Set problem:
Would you copy out every line of the items below, character for character, with nothing changed?

Records supplied:
»»

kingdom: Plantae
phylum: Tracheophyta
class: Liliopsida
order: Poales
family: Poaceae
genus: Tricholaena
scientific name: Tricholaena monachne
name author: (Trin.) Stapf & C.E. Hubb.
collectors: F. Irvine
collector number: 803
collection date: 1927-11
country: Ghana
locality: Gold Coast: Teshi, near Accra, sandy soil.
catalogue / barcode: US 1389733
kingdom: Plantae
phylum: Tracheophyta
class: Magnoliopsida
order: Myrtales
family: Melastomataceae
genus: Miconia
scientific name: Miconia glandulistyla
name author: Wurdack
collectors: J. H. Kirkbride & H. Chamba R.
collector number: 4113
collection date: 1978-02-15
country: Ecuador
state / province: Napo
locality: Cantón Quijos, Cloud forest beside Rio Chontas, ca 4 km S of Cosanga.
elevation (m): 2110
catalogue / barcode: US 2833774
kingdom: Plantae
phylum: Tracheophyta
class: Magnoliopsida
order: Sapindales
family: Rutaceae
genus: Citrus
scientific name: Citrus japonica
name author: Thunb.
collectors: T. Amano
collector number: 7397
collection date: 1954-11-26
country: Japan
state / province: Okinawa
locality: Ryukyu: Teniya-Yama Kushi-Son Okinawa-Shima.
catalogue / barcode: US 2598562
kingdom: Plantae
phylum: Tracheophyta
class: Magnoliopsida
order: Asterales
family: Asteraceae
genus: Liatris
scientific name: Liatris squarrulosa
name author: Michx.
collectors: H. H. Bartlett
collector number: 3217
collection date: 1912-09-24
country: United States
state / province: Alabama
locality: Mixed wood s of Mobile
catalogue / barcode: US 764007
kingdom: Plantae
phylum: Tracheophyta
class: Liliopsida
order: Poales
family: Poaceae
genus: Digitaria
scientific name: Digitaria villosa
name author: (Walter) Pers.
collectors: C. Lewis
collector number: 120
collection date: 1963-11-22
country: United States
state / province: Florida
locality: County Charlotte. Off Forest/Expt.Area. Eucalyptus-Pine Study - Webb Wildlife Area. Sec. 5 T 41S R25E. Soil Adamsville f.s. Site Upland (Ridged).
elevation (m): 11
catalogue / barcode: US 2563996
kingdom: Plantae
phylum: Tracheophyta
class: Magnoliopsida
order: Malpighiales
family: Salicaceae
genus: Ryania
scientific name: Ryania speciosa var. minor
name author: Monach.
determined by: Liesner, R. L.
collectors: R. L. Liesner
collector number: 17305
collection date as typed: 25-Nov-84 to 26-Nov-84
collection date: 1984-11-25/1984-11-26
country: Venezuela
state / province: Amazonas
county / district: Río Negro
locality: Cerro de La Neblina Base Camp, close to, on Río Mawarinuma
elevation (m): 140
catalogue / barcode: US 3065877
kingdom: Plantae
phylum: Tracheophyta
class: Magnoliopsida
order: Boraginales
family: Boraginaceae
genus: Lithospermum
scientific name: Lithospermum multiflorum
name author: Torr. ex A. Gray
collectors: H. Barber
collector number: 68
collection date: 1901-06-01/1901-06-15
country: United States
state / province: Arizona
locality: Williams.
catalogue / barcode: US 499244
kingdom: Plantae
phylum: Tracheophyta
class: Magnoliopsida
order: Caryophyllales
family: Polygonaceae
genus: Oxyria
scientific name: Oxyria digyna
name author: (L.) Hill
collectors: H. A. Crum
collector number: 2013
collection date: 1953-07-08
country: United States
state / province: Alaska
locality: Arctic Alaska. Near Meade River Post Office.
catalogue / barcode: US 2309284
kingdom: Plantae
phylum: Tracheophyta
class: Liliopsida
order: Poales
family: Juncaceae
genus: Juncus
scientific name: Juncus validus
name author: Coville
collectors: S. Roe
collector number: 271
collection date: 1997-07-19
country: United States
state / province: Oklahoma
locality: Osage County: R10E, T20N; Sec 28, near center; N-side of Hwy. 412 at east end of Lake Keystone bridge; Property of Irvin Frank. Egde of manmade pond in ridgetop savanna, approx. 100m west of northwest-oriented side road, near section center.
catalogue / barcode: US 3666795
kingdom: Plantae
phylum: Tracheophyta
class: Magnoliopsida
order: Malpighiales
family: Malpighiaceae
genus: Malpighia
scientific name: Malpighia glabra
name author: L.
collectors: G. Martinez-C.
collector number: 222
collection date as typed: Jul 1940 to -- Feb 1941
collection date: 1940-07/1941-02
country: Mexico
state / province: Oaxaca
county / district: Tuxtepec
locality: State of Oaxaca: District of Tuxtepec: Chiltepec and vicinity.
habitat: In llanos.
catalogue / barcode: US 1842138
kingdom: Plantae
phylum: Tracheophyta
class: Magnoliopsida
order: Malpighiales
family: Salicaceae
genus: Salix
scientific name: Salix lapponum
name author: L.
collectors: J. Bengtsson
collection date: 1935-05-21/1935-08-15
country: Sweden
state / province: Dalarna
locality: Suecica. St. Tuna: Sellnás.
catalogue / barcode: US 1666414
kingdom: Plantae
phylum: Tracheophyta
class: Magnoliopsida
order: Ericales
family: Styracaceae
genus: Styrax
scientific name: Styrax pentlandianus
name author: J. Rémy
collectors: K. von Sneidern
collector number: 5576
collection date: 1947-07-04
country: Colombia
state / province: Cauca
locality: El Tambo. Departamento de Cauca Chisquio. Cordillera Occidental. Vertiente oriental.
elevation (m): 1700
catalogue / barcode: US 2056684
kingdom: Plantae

««

Answer to the exercise:
kingdom: Plantae
phylum: Tracheophyta
class: Liliopsida
order: Poales
family: Poaceae
genus: Tricholaena
scientific name: Tricholaena monachne
name author: (Trin.) Stapf & C.E. Hubb.
collectors: F. Irvine
collector number: 803
collection date: 1927-11
country: Ghana
locality: Gold Coast: Teshi, near Accra, sandy soil.
catalogue / barcode: US 1389733
kingdom: Plantae
phylum: Tracheophyta
class: Magnoliopsida
order: Myrtales
family: Melastomataceae
genus: Miconia
scientific name: Miconia glandulistyla
name author: Wurdack
collectors: J. H. Kirkbride & H. Chamba R.
collector number: 4113
collection date: 1978-02-15
country: Ecuador
state / province: Napo
locality: Cantón Quijos, Cloud forest beside Rio Chontas, ca 4 km S of Cosanga.
elevation (m): 2110
catalogue / barcode: US 2833774
kingdom: Plantae
phylum: Tracheophyta
class: Magnoliopsida
order: Sapindales
family: Rutaceae
genus: Citrus
scientific name: Citrus japonica
name author: Thunb.
collectors: T. Amano
collector number: 7397
collection date: 1954-11-26
country: Japan
state / province: Okinawa
locality: Ryukyu: Teniya-Yama Kushi-Son Okinawa-Shima.
catalogue / barcode: US 2598562
kingdom: Plantae
phylum: Tracheophyta
class: Magnoliopsida
order: Asterales
family: Asteraceae
genus: Liatris
scientific name: Liatris squarrulosa
name author: Michx.
collectors: H. H. Bartlett
collector number: 3217
collection date: 1912-09-24
country: United States
state / province: Alabama
locality: Mixed wood s of Mobile
catalogue / barcode: US 764007
kingdom: Plantae
phylum: Tracheophyta
class: Liliopsida
order: Poales
family: Poaceae
genus: Digitaria
scientific name: Digitaria villosa
name author: (Walter) Pers.
collectors: C. Lewis
collector number: 120
collection date: 1963-11-22
country: United States
state / province: Florida
locality: County Charlotte. Off Forest/Expt.Area. Eucalyptus-Pine Study - Webb Wildlife Area. Sec. 5 T 41S R25E. Soil Adamsville f.s. Site Upland (Ridged).
elevation (m): 11
catalogue / barcode: US 2563996
kingdom: Plantae
phylum: Tracheophyta
class: Magnoliopsida
order: Malpighiales
family: Salicaceae
genus: Ryania
scientific name: Ryania speciosa var. minor
name author: Monach.
determined by: Liesner, R. L.
collectors: R. L. Liesner
collector number: 17305
collection date as typed: 25-Nov-84 to 26-Nov-84
collection date: 1984-11-25/1984-11-26
country: Venezuela
state / province: Amazonas
county / district: Río Negro
locality: Cerro de La Neblina Base Camp, close to, on Río Mawarinuma
elevation (m): 140
catalogue / barcode: US 3065877
kingdom: Plantae
phylum: Tracheophyta
class: Magnoliopsida
order: Boraginales
family: Boraginaceae
genus: Lithospermum
scientific name: Lithospermum multiflorum
name author: Torr. ex A. Gray
collectors: H. Barber
collector number: 68
collection date: 1901-06-01/1901-06-15
country: United States
state / province: Arizona
locality: Williams.
catalogue / barcode: US 499244
kingdom: Plantae
phylum: Tracheophyta
class: Magnoliopsida
order: Caryophyllales
family: Polygonaceae
genus: Oxyria
scientific name: Oxyria digyna
name author: (L.) Hill
collectors: H. A. Crum
collector number: 2013
collection date: 1953-07-08
country: United States
state / province: Alaska
locality: Arctic Alaska. Near Meade River Post Office.
catalogue / barcode: US 2309284
kingdom: Plantae
phylum: Tracheophyta
class: Liliopsida
order: Poales
family: Juncaceae
genus: Juncus
scientific name: Juncus validus
name author: Coville
collectors: S. Roe
collector number: 271
collection date: 1997-07-19
country: United States
state / province: Oklahoma
locality: Osage County: R10E, T20N; Sec 28, near center; N-side of Hwy. 412 at east end of Lake Keystone bridge; Property of Irvin Frank. Egde of manmade pond in ridgetop savanna, approx. 100m west of northwest-oriented side road, near section center.
catalogue / barcode: US 3666795
kingdom: Plantae
phylum: Tracheophyta
class: Magnoliopsida
order: Malpighiales
family: Malpighiaceae
genus: Malpighia
scientific name: Malpighia glabra
name author: L.
collectors: G. Martinez-C.
collector number: 222
collection date as typed: Jul 1940 to -- Feb 1941
collection date: 1940-07/1941-02
country: Mexico
state / province: Oaxaca
county / district: Tuxtepec
locality: State of Oaxaca: District of Tuxtepec: Chiltepec and vicinity.
habitat: In llanos.
catalogue / barcode: US 1842138
kingdom: Plantae
phylum: Tracheophyta
class: Magnoliopsida
order: Malpighiales
family: Salicaceae
genus: Salix
scientific name: Salix lapponum
name author: L.
collectors: J. Bengtsson
collection date: 1935-05-21/1935-08-15
country: Sweden
state / province: Dalarna
locality: Suecica. St. Tuna: Sellnás.
catalogue / barcode: US 1666414
kingdom: Plantae
phylum: Tracheophyta
class: Magnoliopsida
order: Ericales
family: Styracaceae
genus: Styrax
scientific name: Styrax pentlandianus
name author: J. Rémy
collectors: K. von Sneidern
collector number: 5576
collection date: 1947-07-04
country: Colombia
state / province: Cauca
locality: El Tambo. Departamento de Cauca Chisquio. Cordillera Occidental. Vertiente oriental.
elevation (m): 1700
catalogue / barcode: US 2056684
kingdom: Plantae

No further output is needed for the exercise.